PS I love Osric Chou
Season 2 sets up a whole new genre, while there are still elements of Science Fiction, it's mostly fantasy. Max Landis clearly had a lot of fun with this genre, as he thought up crazy things. Pink haired people and scissor-swords sound insane but it really works. Landis also plays with the genre as the fantasy world of Wendimoor is disrupted by things like machine guns and cars. The mystery was again puzzling and weird, with both the viewers and the characters left clueless, though it was a bit more transparent than in season 1. Plot-wise I also had a bit of an issue with the Deus Ex Machina moment of Francis, whose god-like powers make me uncomfortable as he can basically do anything in Wendimoor.
But what I love most about this series and what makes it so terrific are the characters. We are introduced a few new interesting characters who are immediately compelling: Susie Borton - much like Todd last season - functions as POV character, whose normal, somewhat lacking life is interrupted by the weird and supernatural. Just like Todd, we are at first on her side, perceiving her as one of the good if unlucky guys, only to discover her problems are of her own making. But unlike Todd she doesn't realize her own failings and turns not to the better but the worse. It is fun watching her turn into a crazy, evil witch.
Hobbs and Tina are the best fictional law enforcement characters ever. They are just both so likeable and awesome! With nothing much to do in Bergsberg, they hilariously jump at the opportunity to solve the mystery together with Dirk. Standing out are their interactions with Farah, who has her own complicated relationship to law enforcement and is clearly discomforted by their unprofessionalism, creating both funny and touching scenes.

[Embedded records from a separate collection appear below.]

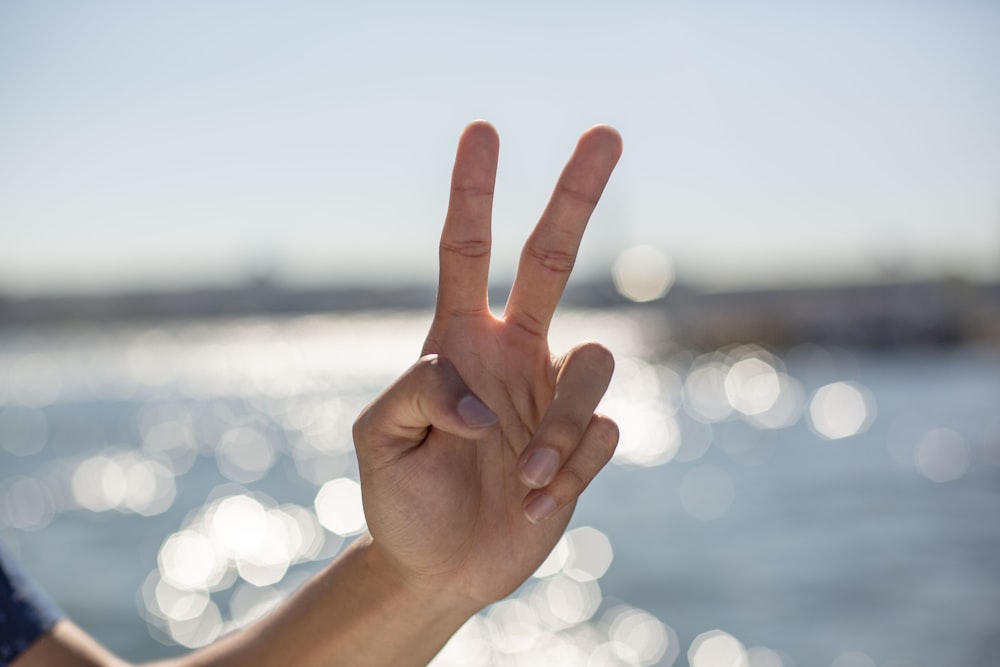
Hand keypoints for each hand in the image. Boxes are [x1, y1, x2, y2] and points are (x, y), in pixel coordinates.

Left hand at [354, 120, 622, 608]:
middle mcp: (513, 353)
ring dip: (556, 428)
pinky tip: (533, 501)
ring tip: (518, 479)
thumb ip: (416, 394)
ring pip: (593, 365)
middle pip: (553, 260)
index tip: (483, 132)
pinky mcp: (585, 444)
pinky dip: (568, 469)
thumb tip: (486, 399)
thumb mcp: (378, 440)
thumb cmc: (400, 498)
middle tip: (608, 131)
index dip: (474, 193)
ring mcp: (552, 395)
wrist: (439, 568)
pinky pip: (603, 432)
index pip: (467, 251)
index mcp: (459, 340)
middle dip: (576, 195)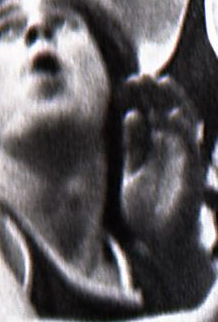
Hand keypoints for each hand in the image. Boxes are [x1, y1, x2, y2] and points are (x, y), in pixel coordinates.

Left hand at [121, 80, 206, 274]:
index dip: (145, 98)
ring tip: (159, 84)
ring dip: (172, 103)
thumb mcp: (134, 172)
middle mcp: (174, 152)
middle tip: (141, 77)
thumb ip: (135, 146)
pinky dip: (182, 132)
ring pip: (183, 125)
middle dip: (157, 95)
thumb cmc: (148, 211)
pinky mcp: (192, 176)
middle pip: (168, 114)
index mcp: (159, 150)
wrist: (160, 244)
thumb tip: (133, 115)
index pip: (155, 116)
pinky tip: (171, 117)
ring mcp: (185, 162)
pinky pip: (190, 149)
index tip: (129, 83)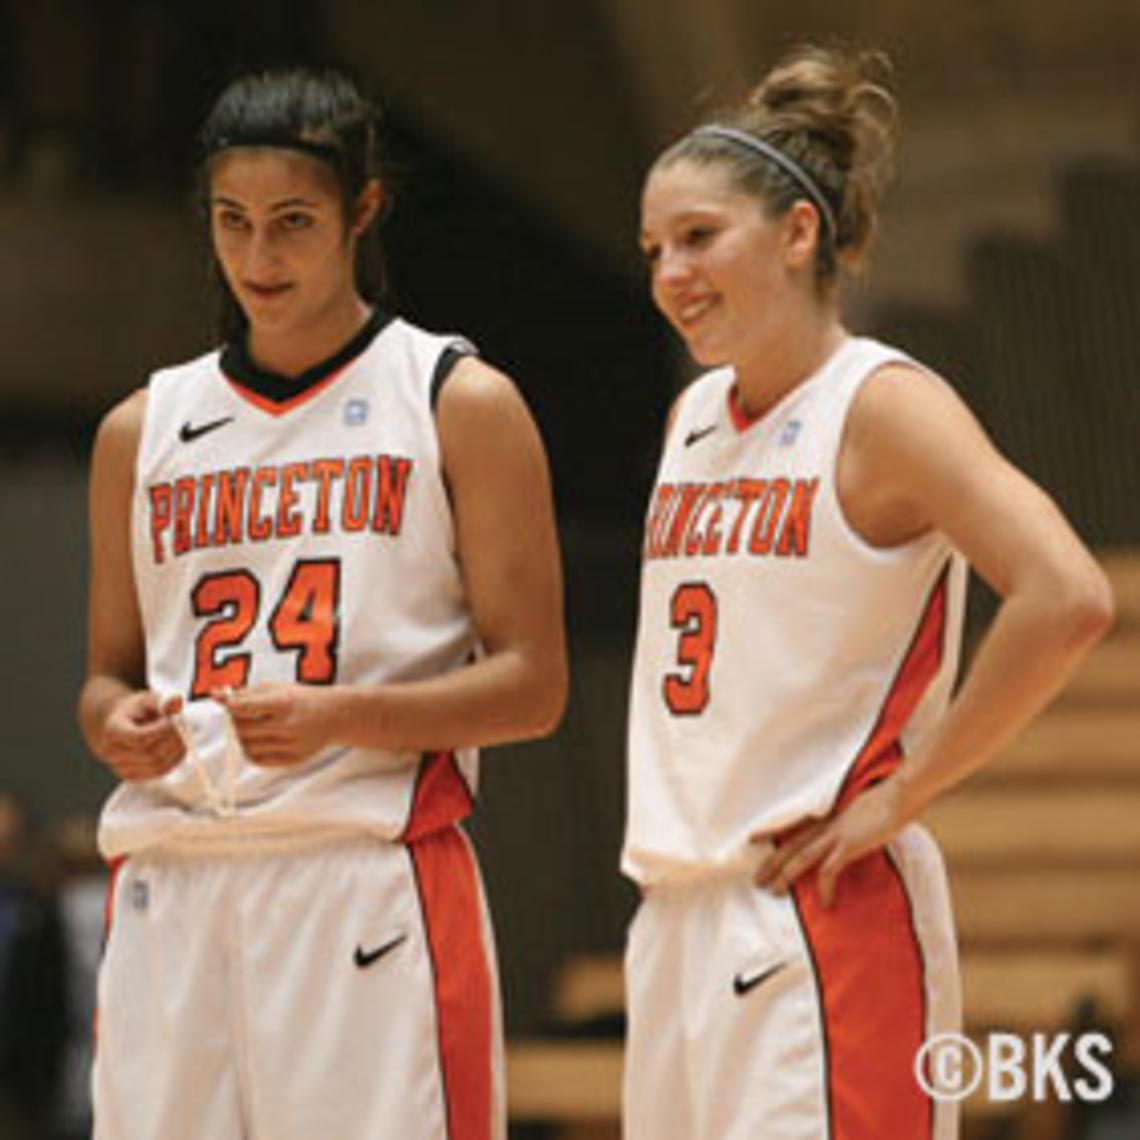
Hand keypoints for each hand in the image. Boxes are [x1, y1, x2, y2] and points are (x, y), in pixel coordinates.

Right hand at [96, 691, 184, 780]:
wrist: (120, 724)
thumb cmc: (135, 711)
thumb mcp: (146, 699)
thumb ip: (161, 702)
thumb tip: (176, 704)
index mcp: (113, 731)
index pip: (139, 738)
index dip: (161, 731)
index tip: (172, 721)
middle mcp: (112, 753)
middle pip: (149, 755)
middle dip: (172, 741)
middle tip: (183, 728)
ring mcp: (121, 768)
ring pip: (157, 767)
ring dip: (176, 752)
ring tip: (182, 737)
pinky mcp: (133, 776)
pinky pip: (159, 773)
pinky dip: (174, 761)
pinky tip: (178, 747)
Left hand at [217, 683, 337, 766]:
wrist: (335, 716)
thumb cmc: (301, 698)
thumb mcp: (277, 688)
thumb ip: (246, 692)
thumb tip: (214, 695)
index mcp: (284, 702)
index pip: (242, 707)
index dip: (229, 705)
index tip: (228, 703)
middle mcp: (288, 725)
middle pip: (241, 728)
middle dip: (236, 720)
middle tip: (244, 714)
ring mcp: (291, 745)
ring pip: (246, 745)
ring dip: (244, 736)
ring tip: (256, 726)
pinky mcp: (292, 760)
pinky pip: (258, 759)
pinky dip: (252, 750)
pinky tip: (261, 740)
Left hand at [752, 778, 909, 907]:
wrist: (898, 795)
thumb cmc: (885, 800)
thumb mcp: (859, 811)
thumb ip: (848, 821)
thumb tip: (849, 832)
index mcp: (826, 814)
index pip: (791, 823)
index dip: (771, 831)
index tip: (752, 839)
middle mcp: (825, 823)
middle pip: (790, 844)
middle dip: (771, 863)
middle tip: (756, 880)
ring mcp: (835, 833)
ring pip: (801, 857)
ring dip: (786, 875)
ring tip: (775, 892)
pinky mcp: (848, 844)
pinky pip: (829, 871)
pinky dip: (825, 888)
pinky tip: (827, 904)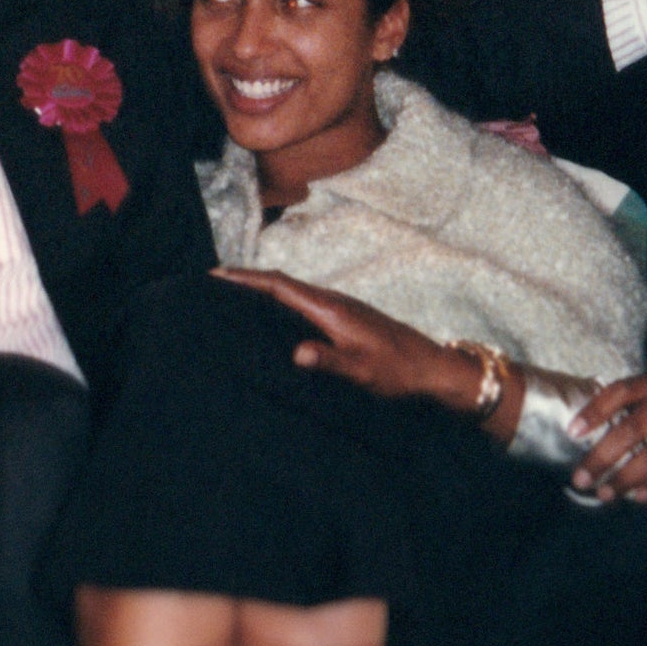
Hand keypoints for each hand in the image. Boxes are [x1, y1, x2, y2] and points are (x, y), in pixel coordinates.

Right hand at [213, 266, 478, 410]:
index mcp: (330, 309)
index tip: (216, 274)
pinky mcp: (345, 320)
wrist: (432, 368)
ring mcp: (339, 309)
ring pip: (293, 293)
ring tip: (234, 296)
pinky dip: (280, 303)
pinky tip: (275, 316)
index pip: (280, 286)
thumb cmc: (398, 370)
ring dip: (263, 290)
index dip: (247, 279)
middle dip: (247, 280)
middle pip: (282, 283)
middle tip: (214, 282)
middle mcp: (332, 302)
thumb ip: (328, 361)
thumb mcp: (361, 371)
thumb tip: (296, 353)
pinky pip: (303, 304)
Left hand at [568, 327, 646, 501]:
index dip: (594, 411)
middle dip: (601, 458)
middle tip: (580, 480)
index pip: (619, 392)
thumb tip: (602, 419)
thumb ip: (642, 396)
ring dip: (625, 478)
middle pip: (629, 431)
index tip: (572, 432)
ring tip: (605, 495)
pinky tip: (642, 498)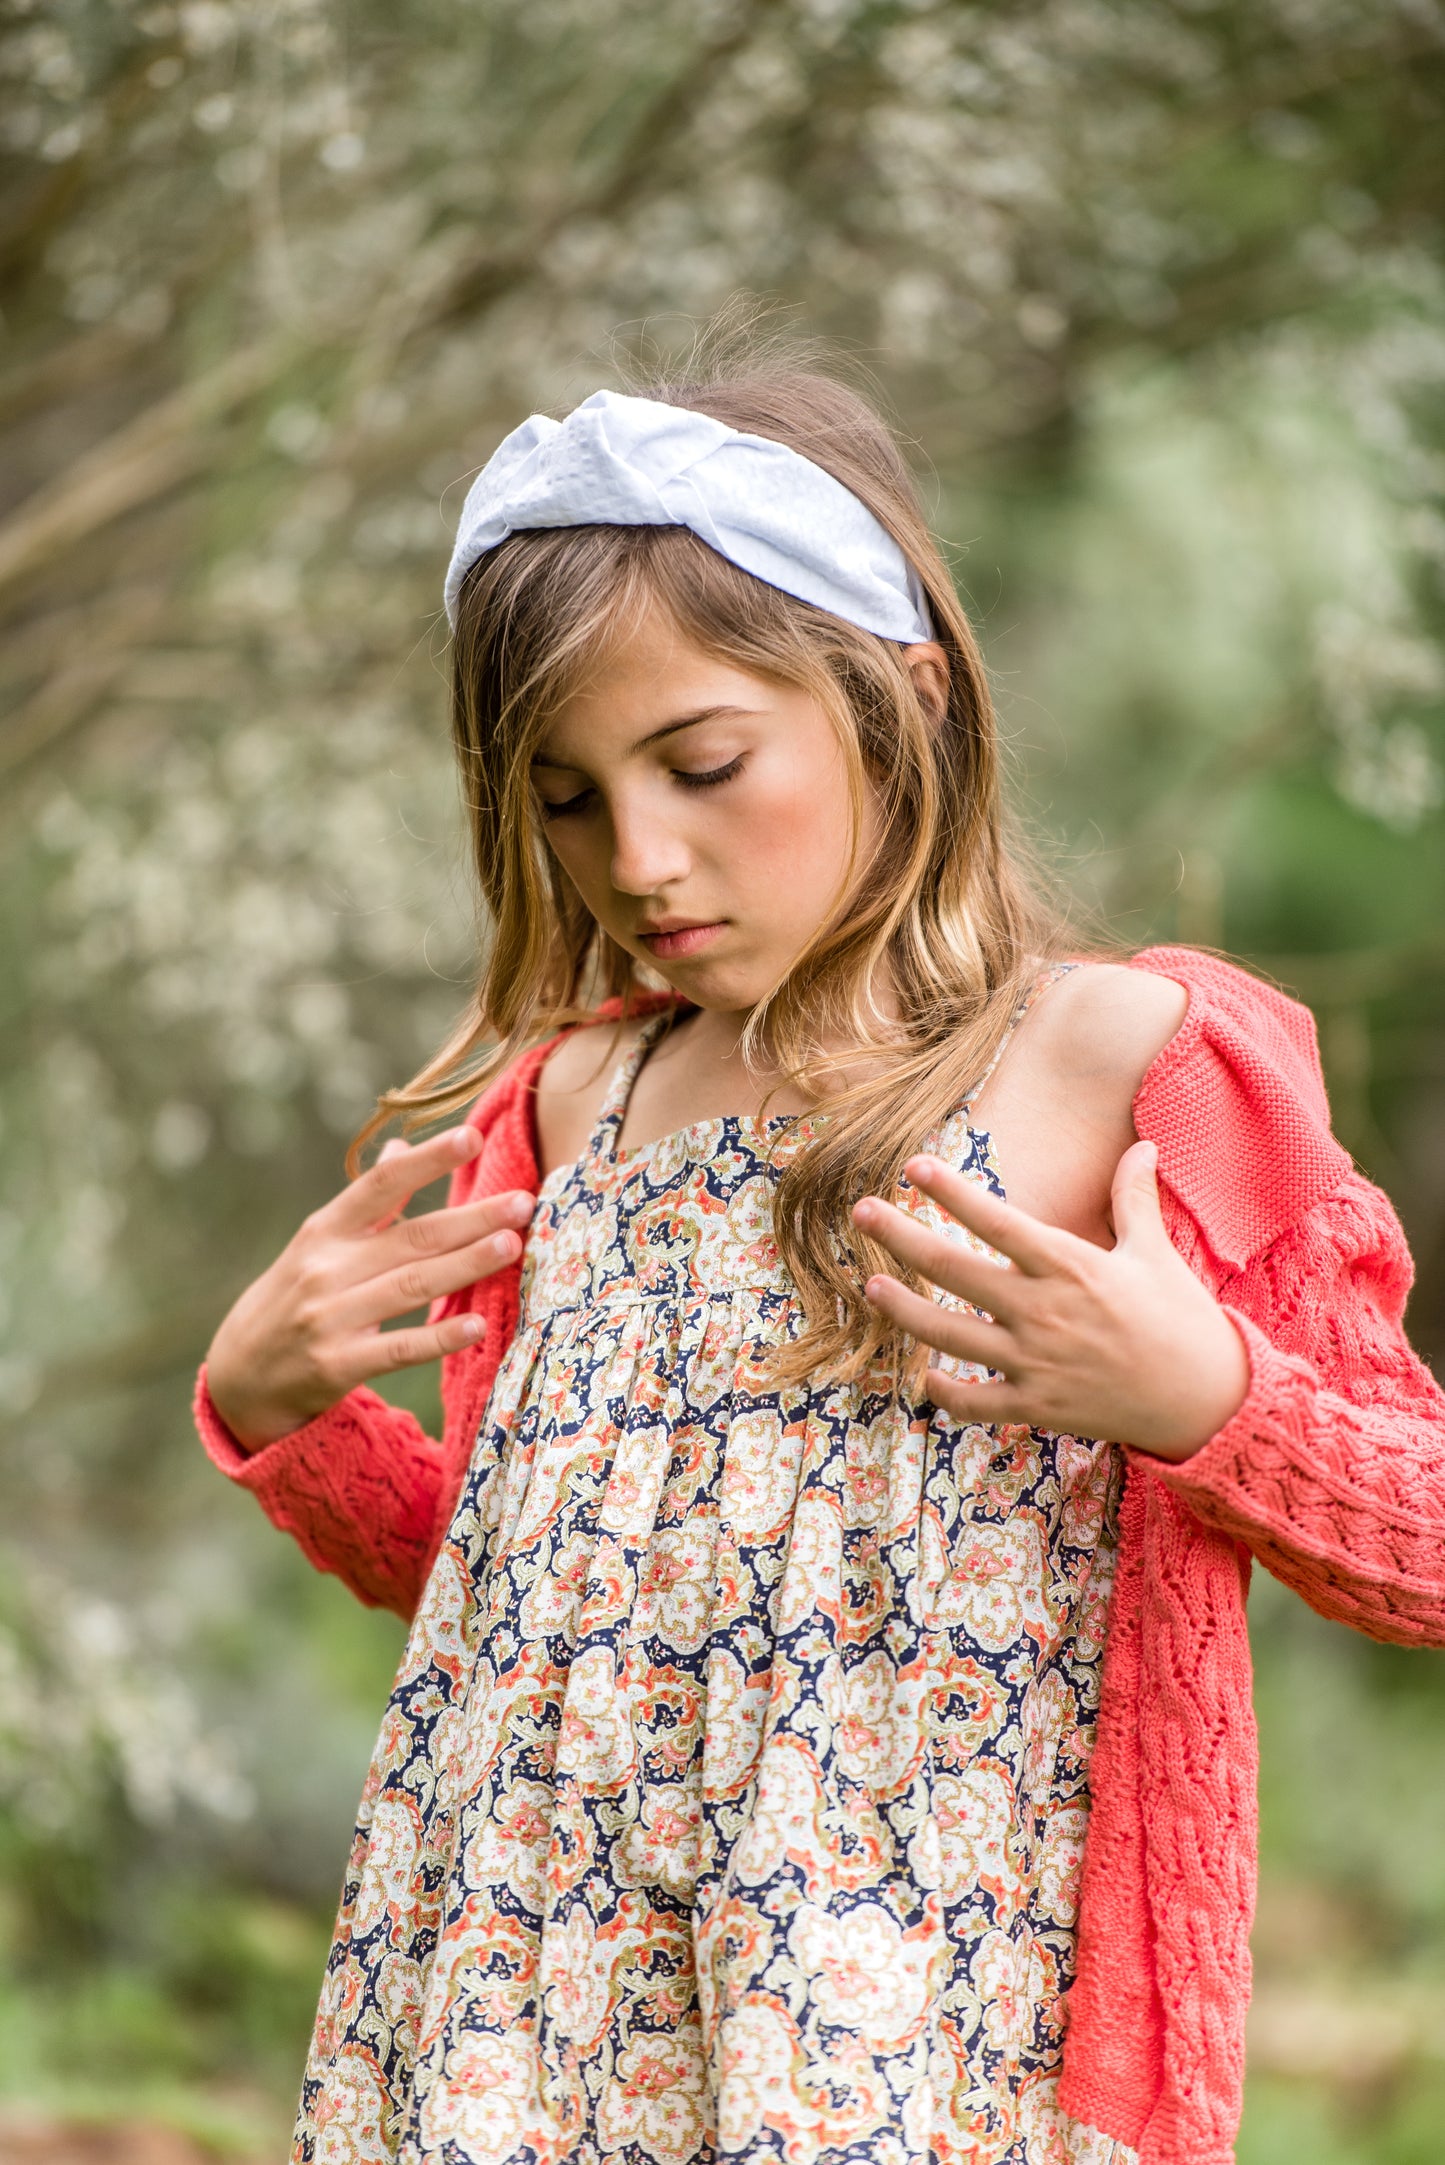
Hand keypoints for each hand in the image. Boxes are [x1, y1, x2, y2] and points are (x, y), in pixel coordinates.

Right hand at [205, 1126, 533, 1452]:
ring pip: (413, 1286)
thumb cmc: (291, 1299)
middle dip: (472, 1218)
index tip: (471, 1137)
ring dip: (466, 1264)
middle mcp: (326, 1269)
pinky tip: (477, 1326)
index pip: (380, 1186)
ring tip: (512, 1245)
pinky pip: (398, 1350)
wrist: (238, 1377)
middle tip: (524, 1202)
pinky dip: (439, 1338)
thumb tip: (400, 1145)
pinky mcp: (337, 1366)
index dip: (426, 1160)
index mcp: (323, 1232)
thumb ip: (365, 1203)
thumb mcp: (317, 1245)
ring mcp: (331, 1318)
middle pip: (412, 1237)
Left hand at [852, 1141, 1248, 1460]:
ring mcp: (1034, 1362)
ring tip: (872, 1285)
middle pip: (954, 1269)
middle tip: (861, 1212)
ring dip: (904, 1310)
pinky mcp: (1036, 1406)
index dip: (951, 1191)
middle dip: (902, 1237)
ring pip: (948, 1334)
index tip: (912, 1165)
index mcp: (1069, 1266)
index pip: (997, 1221)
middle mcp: (1042, 1311)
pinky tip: (923, 1374)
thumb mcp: (1155, 1253)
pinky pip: (974, 1400)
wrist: (1207, 1401)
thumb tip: (1142, 1145)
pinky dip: (943, 1390)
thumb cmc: (1181, 1320)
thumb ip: (1133, 1200)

But the best is the character development of the characters established in season 1: We've already seen Todd develop throughout season 1, as he finally confessed his lies to Amanda. Now that he has pararibulitis and both Amanda and Dirk are missing, Todd copes by following Dirk's belief of the universe and after being reunited Todd is very much the driving force behind Dirk. But this is not entirely unselfish: Todd needs to belief Dirk because Dirk is the only shot he has at finding Amanda and making things up to her. What Max Landis has beautifully realized in his writing of Todd is that humans are intrinsically flawed and that they don't change overnight. Todd is clearly a better person than before, but he is not completely changed.
Dirk on the other hand has a crisis of faith. Traumatized by his time in Blackwing and discouraged in the face of the bad things that happened to him and his friends, he spents a lot of time running away from the case. If season 1 was about Dirk's longing for friends, season 2 is about what it means for him to have friends. Struggling with what he is, Dirk is afraid of losing his friends to the danger he always finds himself in. Ultimately he can only overcome his fears by accepting who he is and confronting his past. Dirk's storyline is very poignant and Samuel Barnett does a terrific job, managing to be both funny and tragic at the same time.
Farah's storyline this season is all about accepting herself. Realizing she is one of the freaks is a defining moment for Farah this season and the way she realized this was done so well, as her relationship with Todd does in no way define her but helps her realize this about herself. Through Hobbs and Tina she also gets to actually be a member of law enforcement, what she always had wanted, which makes for some very touching moments.
Amanda's storyline is very much one of empowerment as we see her turn her pain into magic. Initially introduced as a very vulnerable character it is great to see her becoming a magic badass, leading the Rowdy 3. Also, her fractured relationship with Todd is being explored in an engaging way.
But the most unexpected and brilliant character arcs are those of Friedkin and Ken, who at the end have completely switched roles. The season starts with an overwhelmed Friedkin who doesn't quite know what to do with the subjects and a powerless Ken who tries to tell Friedkin that confining them won't work. But when Friedkin asks Ken for help, giving him all the files, Ken begins to get more power, working himself up in Blackwing until he takes it completely over, now unwilling to let anyone go, while Friedkin has realized the error of his ways.
Bart has plotwise not much to do, spending most of the time imprisoned, but she has an interesting character arc. Missing Ken, who was her only friend, she refuses to do the universe's bidding. She develops a wonderful, heartwarming friendship with Panto, but tragically ends up at Blackwing again, perceiving herself as too dangerous. With Ken no longer on her side, Bart is completely alone as it is shown in her last heartbreaking scene.
The season ends quite conclusively, with all major storylines being concluded. Still, there are some open questions and suggestions that were supposed to be pursued in season 3. Sadly, Dirk Gently got cancelled, but at least these two seasons can be enjoyed.